As I leave twenty minutes later, having rinsed my glass and watched him write out on an extralong Post-It how to ctrl-click, he decides to come downstairs with me and make some copies around the corner. On the stairs he literally grumbles "oooh" and "aahh" in response to his creaky knee and the warmer weather. I'm going to the R train by City Hall, he's heading west to Greenwich Ave. We say goodbye, a hug and kiss, and part ways. After ten feet he calls, "Let me know if you need any MetroCards!" I'm like DAD I get my own MetroCards! Let me get you MetroCards with my TransitChek discounts from the office. But he's about to be 65 and will soon get half-fare Cards; he doesn't need my Cheks.

In high school he micromanaged my academics, hiring math and science tutors from the first month of ninth grade. He insisted I use the hourlong train ride home to do homework instead of socialize with friends. I ferociously resisted this domination, refusing to see him and ultimately refusing to go to school. This assertion of my independence allowed our relationship to blossom as he saw me as an individual. I was going to control my life and make my own choices. When Dad understood that, our relationship became more adult; we developed respect for each other as discrete people with responsibility and choices outside of our biological connection. As I became less hotheaded I also understood that he was just ensuring that I had options for my future and thus the ability to be in control of my life.

I also understood that his desire to control me was related to the chaos in his own life--unlimited clutter and spread, hoarding of office supplies, the three office spaces--and where I once was impatient with his fanatic fact-checking, double-checking times and dates, printing multiples just in case, making sure the car was locked, obsession with SHARING arcane radio shows and minute music facts, I became compassionate. Of course he has become compassionate with me as well over the course of our relationship and now we are quite close. But when he does drive me crazy, or when I am sad thinking about him getting older, or when I am frustrated because he tries to reason his way out of an argument and negates my feelings of dismissal with rationalistic techniques, I remember our similar human qualities and unique biological bind. I focus out of my body and into light or cloudless sky.
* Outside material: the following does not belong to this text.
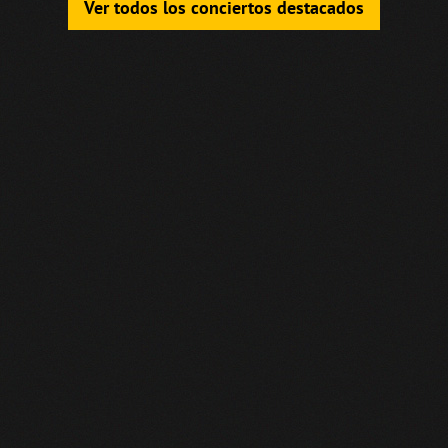
Ver todos los conciertos destacados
I just breathe for a minute and move on.

This post started out as a humourous rant of Dad's quirks but has become a(nother) record of our relationship, to be stored with the multicolored multifonted emails Dad sends me as remidners of an interesting law panel at his alma mater or his upcoming 65th birthday bash. I read Lodro Rinzler's Shambhala SunSpace post and thought, Yeah! I've got crazy parents! I thought his post would help me quell anger at my parents but I am instead discovering how to tame my manic love--future inevitable sadness--and transform it into compassionate unattachment.